Use -h to view the available options

faq

Why?

The intended functionality was to quickly ingest line based (CSV/TSV) log data from many different EC2 instances being auto-scaled up and down.

Won't I fill up my mom's 250GB hard drive really fast?

Potentially, yes. I'd recommend a cron job that rotates logs to a long-term storage facility--something like AWS S3.

Is there anything else I ought to know?
  • All HTTP requests must be a POST, but the body is not parsed (e.g. form-encoded data will get logged as is)
  • All HTTP requests have to send a custom header ('X-Omnilogger-Stream'). As of now it only checks to see if it's there. In the future it might use this header to divert data to separate destinations or other purposes.
  • After 10 minutes of inactivity, the currently open file is closed. Another is automatically opened on the next write.
You're HTTP errors are kinda cryptic.

Yeah, I'm lazy. Instead of making super cool error messages, I'm depending on the default text related to a given HTTP status code.

  • 200 (Ok) means that everything should have worked just fine. If not, report an issue.
  • 400 (Bad Request) means you didn't send the 'X-Omnilogger-Stream' header even after I told you to.
  • 403 (Forbidden) means (as of now) the token you sent in the Authorization header doesn't match what the server is looking for. I'm using the Authorization: Bearer $token style header like all the cool kids.
  • 405 (Method Not Allowed) means your HTTP method was something other than POST (tsk tsk).
  • 503 (Service Unavailable) means the system is shutting down.
Why would you ever want ALL your various log data in one stream?

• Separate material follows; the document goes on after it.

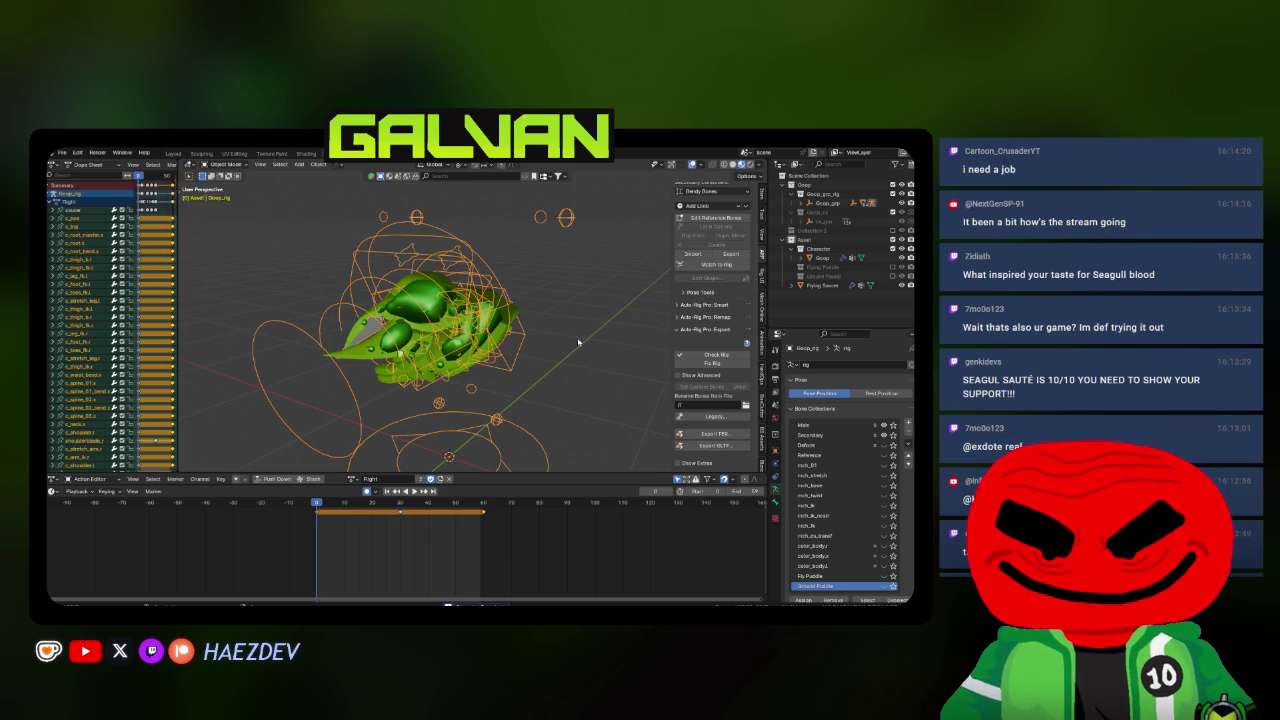
left_click(706, 434)
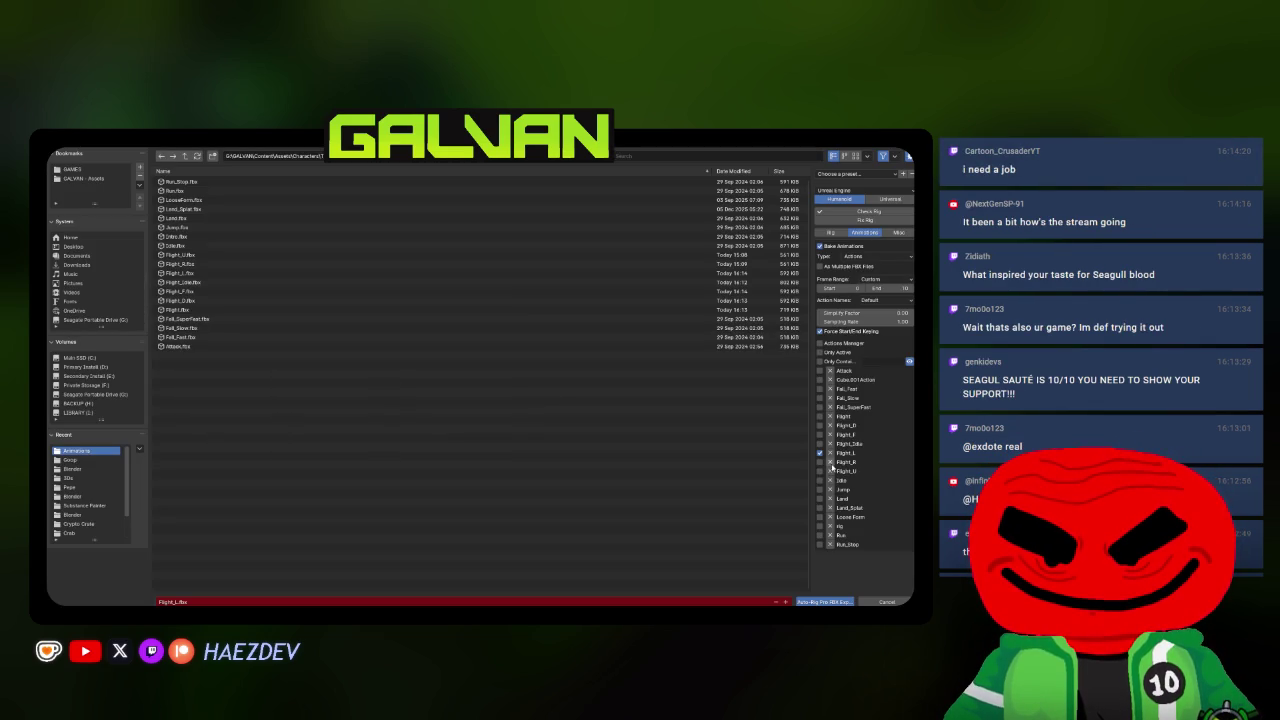
double_click(199, 265)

The goal was to collect data from a variable number of servers as quickly as possible. To this end, by convention, all the data is sent as interlaced csv rows--the last value of each line is the name of the stream. Part of being quick, is to do as little as possible with the data. Therefore, at this time, there isn't a need for that feature because a simple one-liner in AWK will do this after the fact when speed and time are less of a concern (e.g. cat file.log | awk -c '$(NR) == "stream_name"{print}'). If keeping streams separate is important, multiple instances running on different ports can be used to accomplish the same thing.